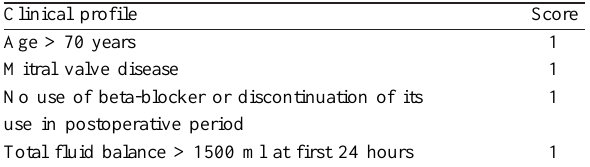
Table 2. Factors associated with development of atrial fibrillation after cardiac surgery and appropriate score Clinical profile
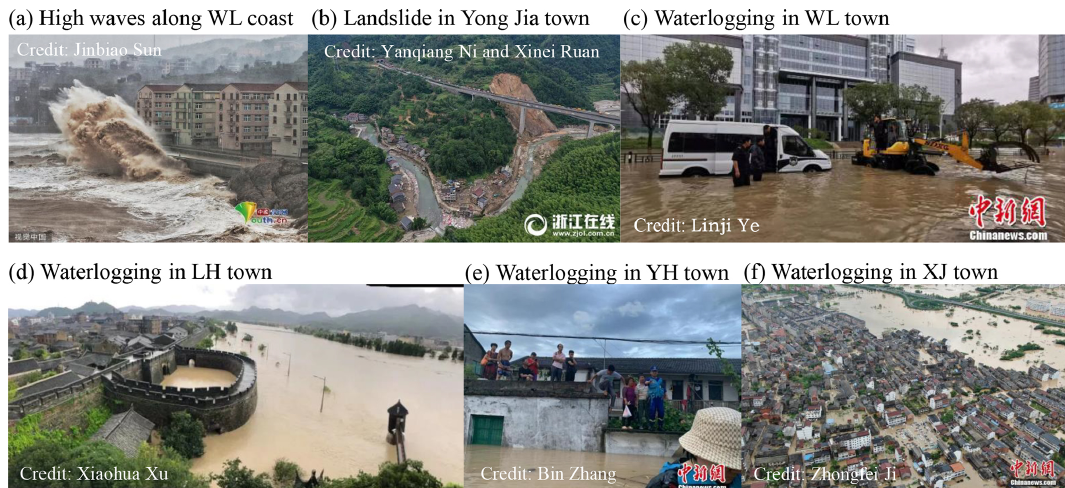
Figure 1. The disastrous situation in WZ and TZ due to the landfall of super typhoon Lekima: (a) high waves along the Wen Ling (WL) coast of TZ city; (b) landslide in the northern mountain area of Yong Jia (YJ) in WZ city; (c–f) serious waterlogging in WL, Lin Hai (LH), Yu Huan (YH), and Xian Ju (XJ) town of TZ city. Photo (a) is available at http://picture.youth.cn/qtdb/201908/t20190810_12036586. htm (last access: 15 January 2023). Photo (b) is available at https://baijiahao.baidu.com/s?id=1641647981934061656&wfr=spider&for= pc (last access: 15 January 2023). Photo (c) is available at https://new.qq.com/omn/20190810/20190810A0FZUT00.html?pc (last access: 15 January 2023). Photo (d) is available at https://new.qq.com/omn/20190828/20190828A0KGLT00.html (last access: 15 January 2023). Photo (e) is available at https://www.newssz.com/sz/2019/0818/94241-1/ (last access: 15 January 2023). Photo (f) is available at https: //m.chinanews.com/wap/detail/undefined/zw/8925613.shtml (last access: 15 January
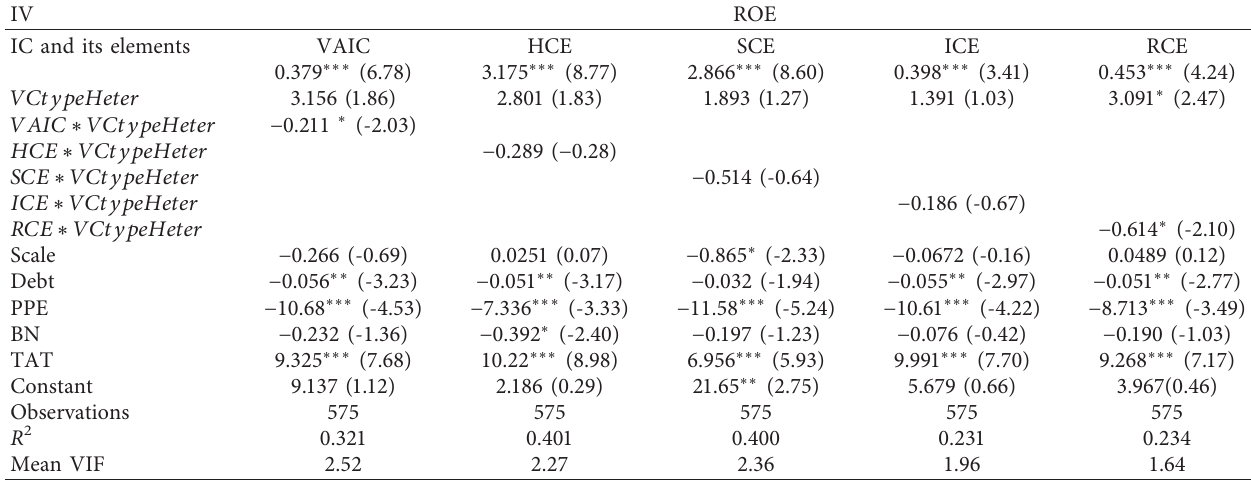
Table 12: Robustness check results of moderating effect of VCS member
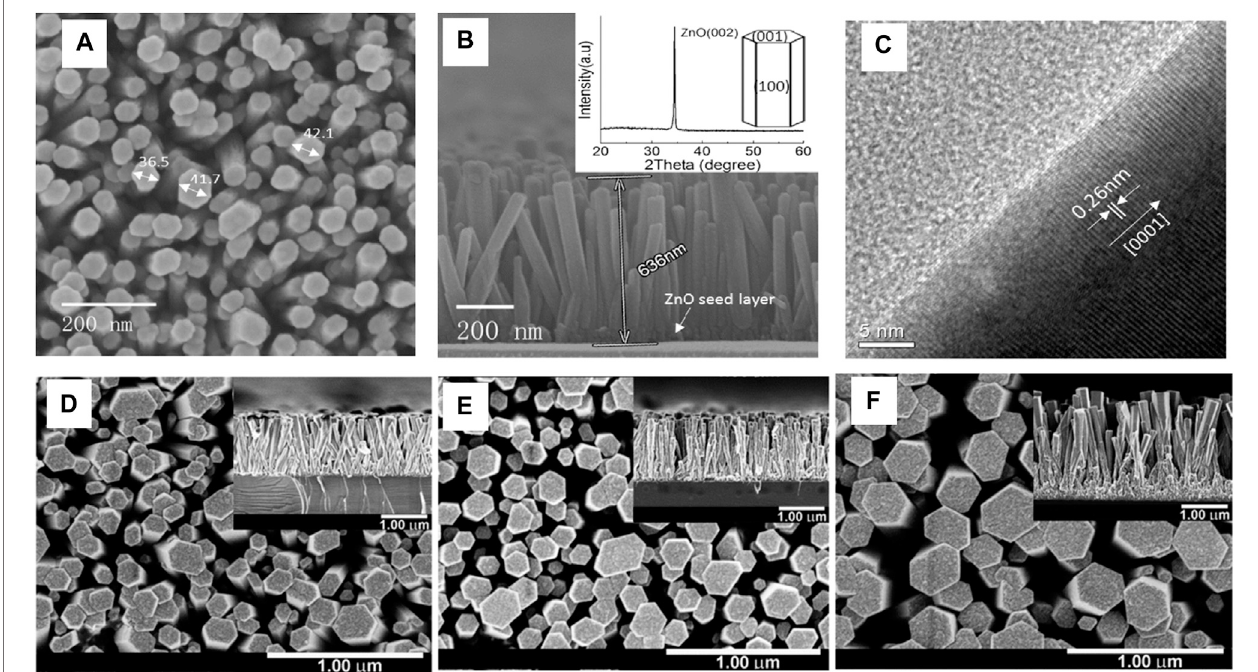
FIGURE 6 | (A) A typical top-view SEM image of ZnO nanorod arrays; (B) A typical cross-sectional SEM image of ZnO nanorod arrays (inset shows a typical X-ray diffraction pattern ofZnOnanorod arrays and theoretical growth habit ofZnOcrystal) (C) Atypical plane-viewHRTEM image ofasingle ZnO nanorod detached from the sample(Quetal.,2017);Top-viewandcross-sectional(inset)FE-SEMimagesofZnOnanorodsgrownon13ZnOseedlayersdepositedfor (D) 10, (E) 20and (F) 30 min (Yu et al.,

***

## Exercise aim
Repeat the full listing above exactly, with no pictures in the copy.

## Task result
Table 2. Factors associated with development of atrial fibrillation after cardiac surgery and appropriate score Clinical profile
Figure 1. The disastrous situation in WZ and TZ due to the landfall of super typhoon Lekima: (a) high waves along the Wen Ling (WL) coast of TZ city; (b) landslide in the northern mountain area of Yong Jia (YJ) in WZ city; (c–f) serious waterlogging in WL, Lin Hai (LH), Yu Huan (YH), and Xian Ju (XJ) town of TZ city. Photo (a) is available at http://picture.youth.cn/qtdb/201908/t20190810_12036586. htm (last access: 15 January 2023). Photo (b) is available at https://baijiahao.baidu.com/s?id=1641647981934061656&wfr=spider&for= pc (last access: 15 January 2023). Photo (c) is available at https://new.qq.com/omn/20190810/20190810A0FZUT00.html?pc (last access: 15 January 2023). Photo (d) is available at https://new.qq.com/omn/20190828/20190828A0KGLT00.html (last access: 15 January 2023). Photo (e) is available at https://www.newssz.com/sz/2019/0818/94241-1/ (last access: 15 January 2023). Photo (f) is available at https: //m.chinanews.com/wap/detail/undefined/zw/8925613.shtml (last access: 15 January
Table 12: Robustness check results of moderating effect of VCS member
FIGURE 6 | (A) A typical top-view SEM image of ZnO nanorod arrays; (B) A typical cross-sectional SEM image of ZnO nanorod arrays (inset shows a typical X-ray diffraction pattern ofZnOnanorod arrays and theoretical growth habit ofZnOcrystal) (C) Atypical plane-viewHRTEM image ofasingle ZnO nanorod detached from the sample(Quetal.,2017);Top-viewandcross-sectional(inset)FE-SEMimagesofZnOnanorodsgrownon13ZnOseedlayersdepositedfor (D) 10, (E) 20and (F) 30 min (Yu et al.,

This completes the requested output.